#### [Work to complete]
From top to bottom, return the listing exactly as it appears, omitting its images.

____ Source data

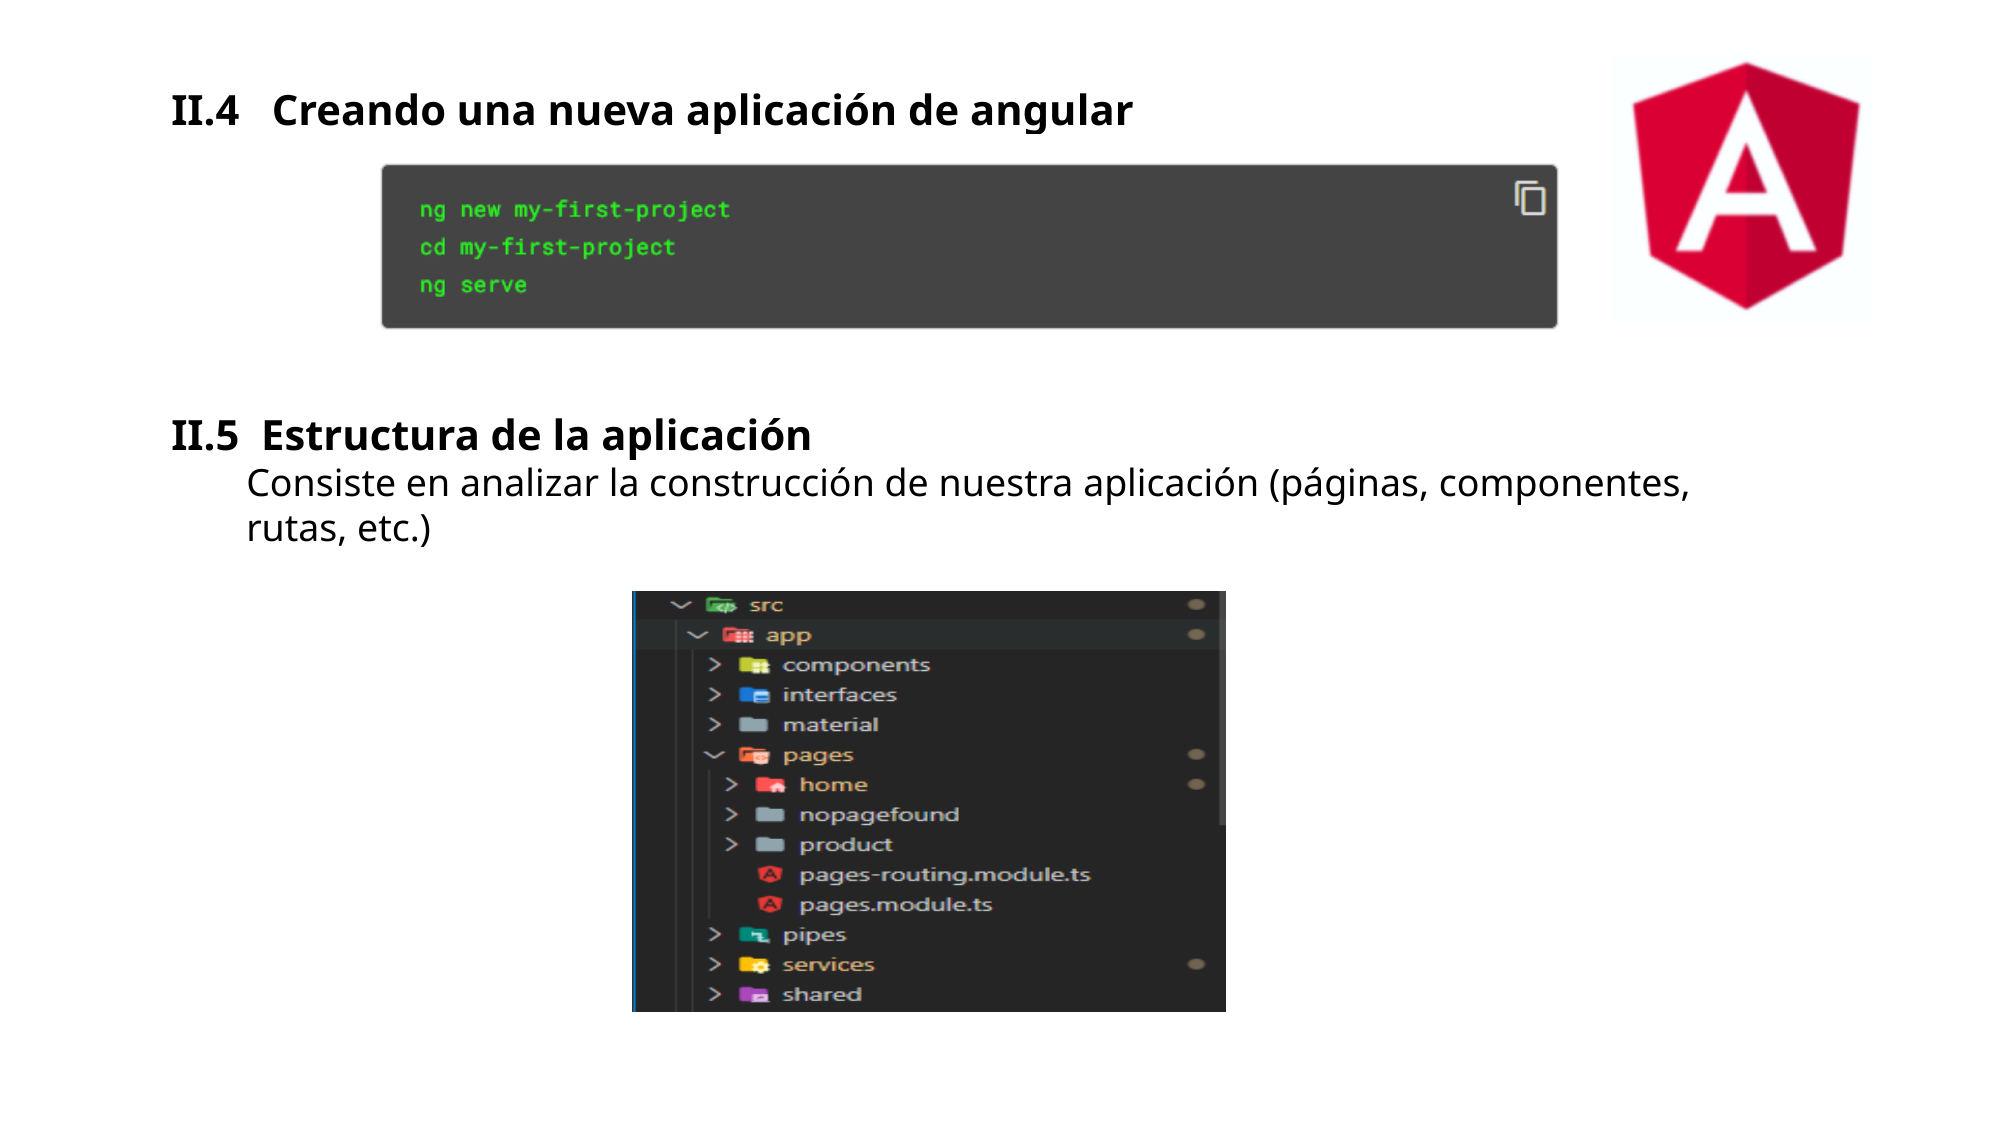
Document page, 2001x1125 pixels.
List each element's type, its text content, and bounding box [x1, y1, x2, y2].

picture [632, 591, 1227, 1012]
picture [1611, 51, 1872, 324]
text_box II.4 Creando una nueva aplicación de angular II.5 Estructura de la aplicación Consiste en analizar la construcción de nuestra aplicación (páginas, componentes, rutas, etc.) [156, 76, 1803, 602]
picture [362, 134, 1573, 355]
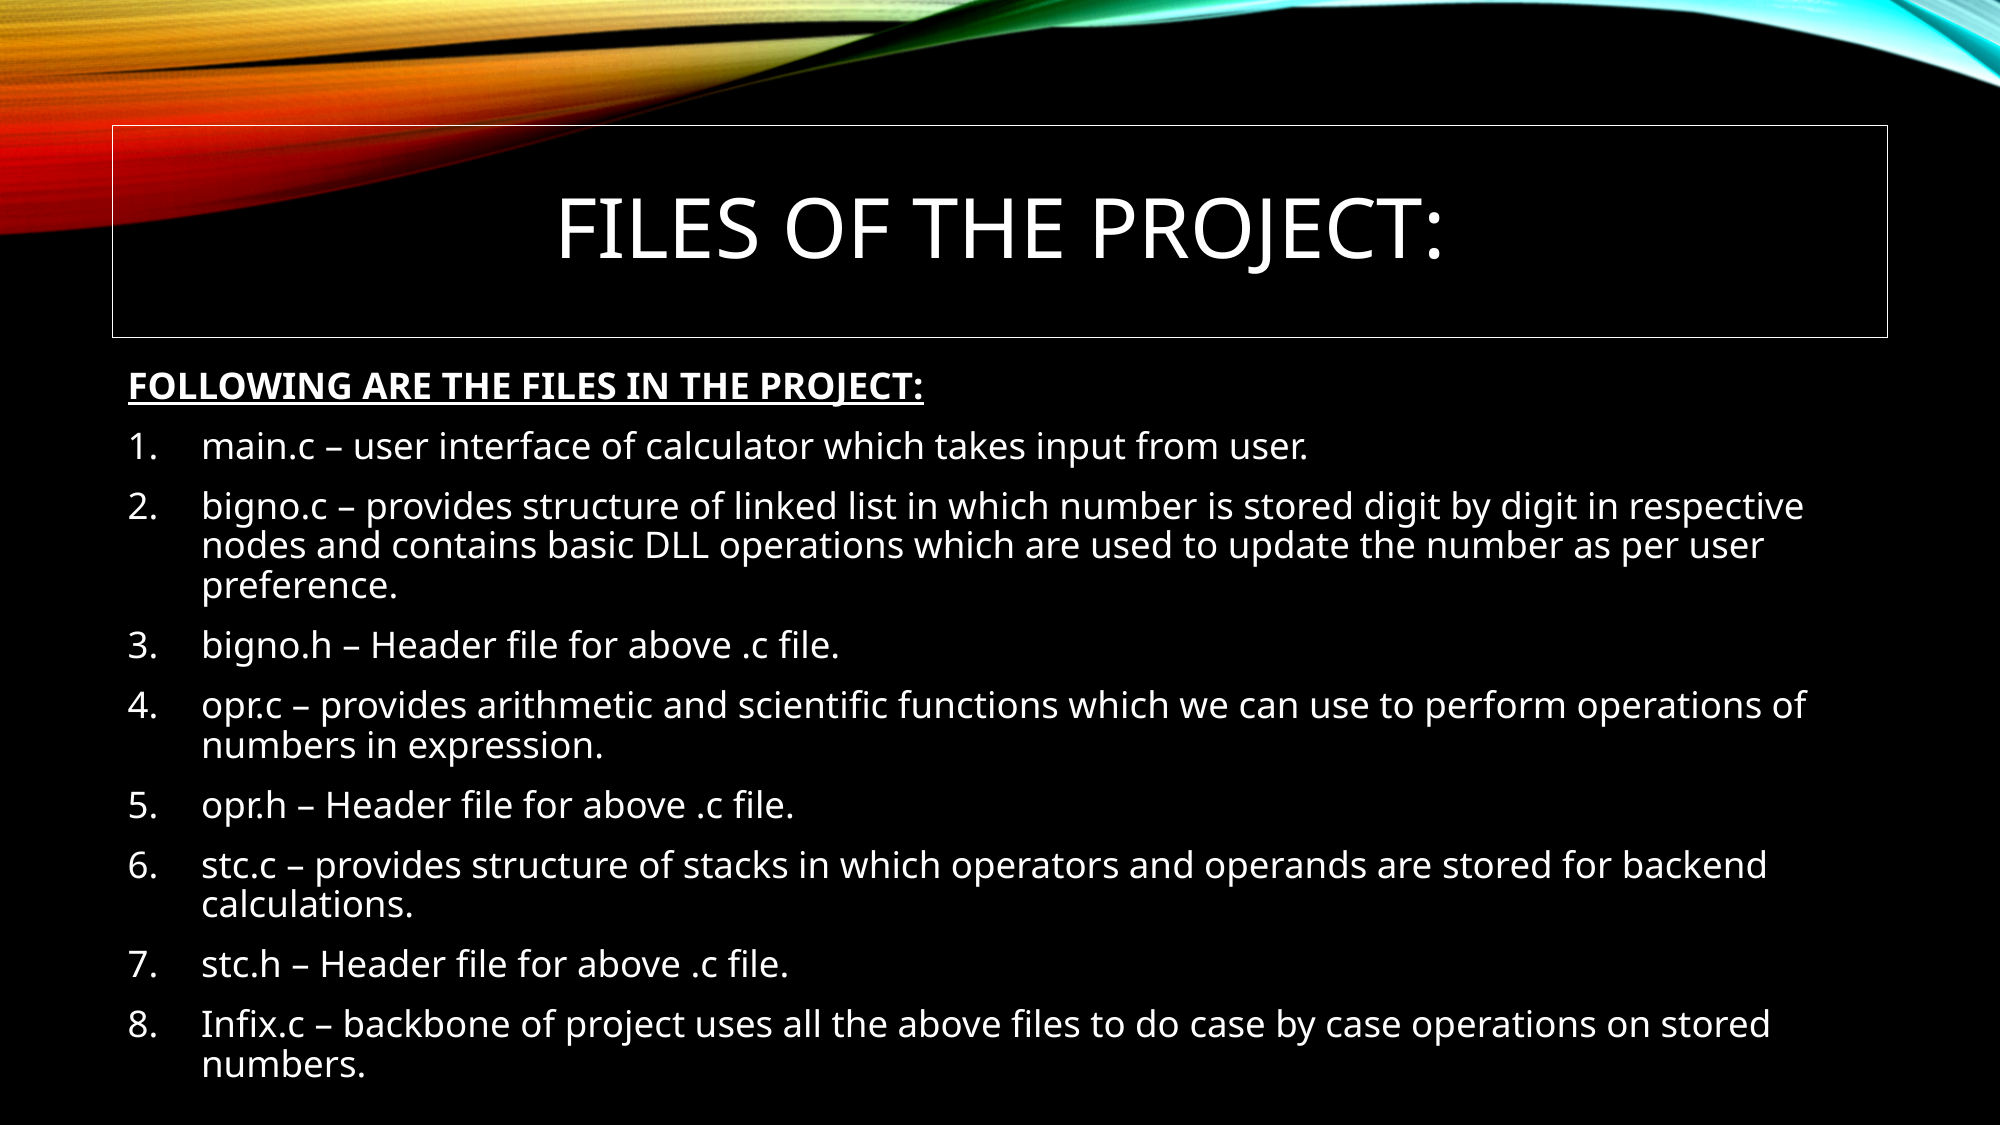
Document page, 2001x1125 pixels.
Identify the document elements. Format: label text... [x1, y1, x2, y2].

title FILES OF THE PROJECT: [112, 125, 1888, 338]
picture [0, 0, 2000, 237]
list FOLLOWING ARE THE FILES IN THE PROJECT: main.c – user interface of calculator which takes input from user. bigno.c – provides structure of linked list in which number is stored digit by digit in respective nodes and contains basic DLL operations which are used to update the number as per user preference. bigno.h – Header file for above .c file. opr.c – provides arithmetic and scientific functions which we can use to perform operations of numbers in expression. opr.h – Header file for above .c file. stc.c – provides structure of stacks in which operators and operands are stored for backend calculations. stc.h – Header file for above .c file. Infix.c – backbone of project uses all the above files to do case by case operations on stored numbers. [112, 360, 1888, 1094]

________

#### [Exercise response]
Document page, 2001x1125 pixels.
List each element's type, its text content, and bounding box [x1, y1, x2, y2].

picture [632, 591, 1227, 1012]
picture [1611, 51, 1872, 324]
text_box II.4 Creando una nueva aplicación de angular II.5 Estructura de la aplicación Consiste en analizar la construcción de nuestra aplicación (páginas, componentes, rutas, etc.) [156, 76, 1803, 602]
picture [362, 134, 1573, 355]
Document page, 2001x1125 pixels.
Identify the document elements. Format: label text... [x1, y1, x2, y2].

title FILES OF THE PROJECT: [112, 125, 1888, 338]
picture [0, 0, 2000, 237]
list FOLLOWING ARE THE FILES IN THE PROJECT: main.c – user interface of calculator which takes input from user. bigno.c – provides structure of linked list in which number is stored digit by digit in respective nodes and contains basic DLL operations which are used to update the number as per user preference. bigno.h – Header file for above .c file. opr.c – provides arithmetic and scientific functions which we can use to perform operations of numbers in expression. opr.h – Header file for above .c file. stc.c – provides structure of stacks in which operators and operands are stored for backend calculations. stc.h – Header file for above .c file. Infix.c – backbone of project uses all the above files to do case by case operations on stored numbers. [112, 360, 1888, 1094]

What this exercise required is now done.